Two key challenges to measuring the ROI of social

Two Guides

Want to know how you should be evaluating social media campaigns? Do you want to know how to balance short-term activation events with long-term effects? The answers are in the recently launched #IPASOCIALWORKS Guide to Measuring Not Counting.

As one of the authors of the Guide I have been involved in several events, including the launch at the IPA, workshops, and conference sessions. Whilst these events have been generally positive, two major challenges have been exposed by our interactions with attendees and people working inside advertisers and agencies.

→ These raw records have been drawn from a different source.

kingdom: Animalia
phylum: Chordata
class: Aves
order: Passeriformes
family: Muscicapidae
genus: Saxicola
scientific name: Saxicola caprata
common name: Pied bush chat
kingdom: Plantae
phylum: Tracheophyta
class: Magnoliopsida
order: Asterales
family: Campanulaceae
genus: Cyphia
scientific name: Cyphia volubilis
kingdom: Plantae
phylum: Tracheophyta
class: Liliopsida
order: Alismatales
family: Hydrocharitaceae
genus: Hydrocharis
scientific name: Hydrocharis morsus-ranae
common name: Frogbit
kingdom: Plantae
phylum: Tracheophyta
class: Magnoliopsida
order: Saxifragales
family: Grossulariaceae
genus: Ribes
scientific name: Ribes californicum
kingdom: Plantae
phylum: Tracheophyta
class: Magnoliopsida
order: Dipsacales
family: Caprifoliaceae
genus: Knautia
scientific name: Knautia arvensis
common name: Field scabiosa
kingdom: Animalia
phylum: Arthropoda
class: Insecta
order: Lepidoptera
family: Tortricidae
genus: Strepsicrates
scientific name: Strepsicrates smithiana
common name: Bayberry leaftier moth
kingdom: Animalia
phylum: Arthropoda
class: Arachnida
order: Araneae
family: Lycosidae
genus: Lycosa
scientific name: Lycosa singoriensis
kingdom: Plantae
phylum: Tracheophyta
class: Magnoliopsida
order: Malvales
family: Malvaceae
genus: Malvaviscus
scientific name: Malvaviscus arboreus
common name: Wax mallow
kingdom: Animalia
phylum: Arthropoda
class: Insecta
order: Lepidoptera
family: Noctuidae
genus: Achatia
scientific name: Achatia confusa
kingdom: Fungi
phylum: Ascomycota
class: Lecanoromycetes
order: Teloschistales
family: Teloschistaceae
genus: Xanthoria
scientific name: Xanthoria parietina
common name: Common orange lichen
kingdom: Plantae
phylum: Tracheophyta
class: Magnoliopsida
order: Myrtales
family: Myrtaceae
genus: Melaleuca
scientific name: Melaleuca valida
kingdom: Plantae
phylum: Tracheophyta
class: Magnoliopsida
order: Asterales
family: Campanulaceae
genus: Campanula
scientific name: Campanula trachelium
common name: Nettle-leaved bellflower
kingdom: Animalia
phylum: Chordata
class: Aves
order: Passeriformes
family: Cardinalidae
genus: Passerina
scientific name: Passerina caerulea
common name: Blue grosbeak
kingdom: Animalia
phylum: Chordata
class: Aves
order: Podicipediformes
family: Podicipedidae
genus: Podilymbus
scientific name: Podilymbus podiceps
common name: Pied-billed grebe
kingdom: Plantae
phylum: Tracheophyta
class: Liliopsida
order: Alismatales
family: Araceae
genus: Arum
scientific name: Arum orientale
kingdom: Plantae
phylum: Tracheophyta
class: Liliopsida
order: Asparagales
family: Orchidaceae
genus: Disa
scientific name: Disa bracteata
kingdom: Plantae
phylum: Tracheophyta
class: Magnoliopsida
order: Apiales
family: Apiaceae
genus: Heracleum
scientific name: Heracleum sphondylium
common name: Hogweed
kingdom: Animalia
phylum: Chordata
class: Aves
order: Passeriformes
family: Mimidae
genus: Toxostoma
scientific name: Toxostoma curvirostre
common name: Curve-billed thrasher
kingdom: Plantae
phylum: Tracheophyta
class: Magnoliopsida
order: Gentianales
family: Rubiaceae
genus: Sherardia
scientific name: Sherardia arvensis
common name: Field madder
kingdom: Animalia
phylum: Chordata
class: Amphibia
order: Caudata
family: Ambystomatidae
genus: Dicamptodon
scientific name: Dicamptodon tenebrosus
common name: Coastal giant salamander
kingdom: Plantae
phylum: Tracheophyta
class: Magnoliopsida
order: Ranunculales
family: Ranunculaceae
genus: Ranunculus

These two challenges do not include the complexity of econometric modelling and experimental design. Although those topics are complex, there are people who can help. No, the two problems are:

  1. Being asked to measure social too late
  2. Not having access to sales data

Measurement needs ‘baking in’ to social
All too often the agency or social team are asked to evaluate campaigns that are about to start, or perhaps underway, and even sometimes that have finished. Occasionally this is possible, but usually it is just folly.

As the Guide points out, the measurement of a campaign is about much more than likes, shares, downloads, and plays. The measurement needs to be in the context of the objectives, and those objectives need to link to things like sales. To measure the complex interactions in social, and between social and other channels, it is necessary to create a plan for what will happen, when it will happen, and how it will be measured. For example, if a campaign is going to be assessed it is best if it does not all start at the same time, and it is best if different regions or groups are exposed to different elements of the campaign.

Asking for the evaluation too late is likely to lead to a report that talks about likes and shares, rather than sales and shifts in likelihood to recommend.

The Guide sets out a five step plan to ‘bake’ measurement into a social campaign.

  1. What is the campaign/activity designed to do? Defining macro objectives, like sales or likelihood to recommend, and micro objectives, such as downloads, plays, and engagement.
  2. Why social? What is the role of social? Including issues like whether social is being used on its own or in conjunction with other channels.
  3. What decisions will be made on the strengths of the evaluation? For example, are the measurements going to be used to manage the campaign in real-time?
  4. What are the appropriate datasets and metrics? With the objectives and uses defined we can select the right things to measure, and make sure that the campaign is deployed in a ways that facilitate measurement.
  5. Designing the evaluation process? The gold standard is market mix modelling, but that may not be affordable in terms of time or cost. The need for accuracy and the need to be pragmatic have to be traded off to select an appropriate design.

Many of the people we have spoken to say they only get approached at stage 4. In these cases it is essential that somebody takes ownership of 1, 2, & 3. For example that somebody lists the objective, both macro and micro, defines why social was chosen, and highlights the decisions that will be made using the measurements.

Measuring ROI and impact requires sales data
Brands guard their sales data very jealously, for fairly obvious reasons. However, without sales data it is not possible to effectively measure the ROI of most social campaigns. If sales data are not available the teams tend to fall back on measuring the available metrics, such as likes and shares, which in turn devalues the measurement of social.

To measure the impact of social typically requires granular data (e.g. weekly data), it requires data on what happened (e.g. impressions), it requires data on who was exposed to what, and it requires sales data.

If brands want to accurately evaluate social, to properly decide how much they should be spending on it, they need to make sales data available to the teams measuring the ROI – which can either be internal teams or specialist agencies.

Have you had problems accessing sales data when modelling? Do you have any tips to share on how to make the case for more data being made available?